• _Records supplied_
►
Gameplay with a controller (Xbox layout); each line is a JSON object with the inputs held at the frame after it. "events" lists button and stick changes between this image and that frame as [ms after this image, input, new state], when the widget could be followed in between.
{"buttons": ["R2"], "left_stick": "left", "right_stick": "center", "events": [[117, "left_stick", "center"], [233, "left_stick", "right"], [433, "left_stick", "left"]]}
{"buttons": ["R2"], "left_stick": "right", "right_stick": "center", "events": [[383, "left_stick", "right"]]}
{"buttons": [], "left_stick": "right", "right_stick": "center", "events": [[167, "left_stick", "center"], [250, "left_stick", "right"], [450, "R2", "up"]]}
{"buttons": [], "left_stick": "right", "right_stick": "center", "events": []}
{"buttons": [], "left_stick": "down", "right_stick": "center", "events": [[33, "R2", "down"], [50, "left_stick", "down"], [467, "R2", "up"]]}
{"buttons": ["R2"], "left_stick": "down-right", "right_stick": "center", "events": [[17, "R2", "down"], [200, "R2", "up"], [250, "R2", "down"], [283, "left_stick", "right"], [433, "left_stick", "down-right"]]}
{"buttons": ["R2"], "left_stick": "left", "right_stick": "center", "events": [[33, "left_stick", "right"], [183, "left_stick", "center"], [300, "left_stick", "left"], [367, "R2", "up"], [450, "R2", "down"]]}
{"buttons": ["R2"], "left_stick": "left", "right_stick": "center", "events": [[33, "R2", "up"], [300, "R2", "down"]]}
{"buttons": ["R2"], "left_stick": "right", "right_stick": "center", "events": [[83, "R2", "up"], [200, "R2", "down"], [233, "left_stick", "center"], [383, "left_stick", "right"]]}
◄
• _Task description_
Give back the data above exactly as it appears.

• _Task result_
Gameplay with a controller (Xbox layout); each line is a JSON object with the inputs held at the frame after it. "events" lists button and stick changes between this image and that frame as [ms after this image, input, new state], when the widget could be followed in between.
{"buttons": ["R2"], "left_stick": "left", "right_stick": "center", "events": [[117, "left_stick", "center"], [233, "left_stick", "right"], [433, "left_stick", "left"]]}
{"buttons": ["R2"], "left_stick": "right", "right_stick": "center", "events": [[383, "left_stick", "right"]]}
{"buttons": [], "left_stick": "right", "right_stick": "center", "events": [[167, "left_stick", "center"], [250, "left_stick", "right"], [450, "R2", "up"]]}
{"buttons": [], "left_stick": "right", "right_stick": "center", "events": []}
{"buttons": [], "left_stick": "down", "right_stick": "center", "events": [[33, "R2", "down"], [50, "left_stick", "down"], [467, "R2", "up"]]}
{"buttons": ["R2"], "left_stick": "down-right", "right_stick": "center", "events": [[17, "R2", "down"], [200, "R2", "up"], [250, "R2", "down"], [283, "left_stick", "right"], [433, "left_stick", "down-right"]]}
{"buttons": ["R2"], "left_stick": "left", "right_stick": "center", "events": [[33, "left_stick", "right"], [183, "left_stick", "center"], [300, "left_stick", "left"], [367, "R2", "up"], [450, "R2", "down"]]}
{"buttons": ["R2"], "left_stick": "left", "right_stick": "center", "events": [[33, "R2", "up"], [300, "R2", "down"]]}
{"buttons": ["R2"], "left_stick": "right", "right_stick": "center", "events": [[83, "R2", "up"], [200, "R2", "down"], [233, "left_stick", "center"], [383, "left_stick", "right"]]}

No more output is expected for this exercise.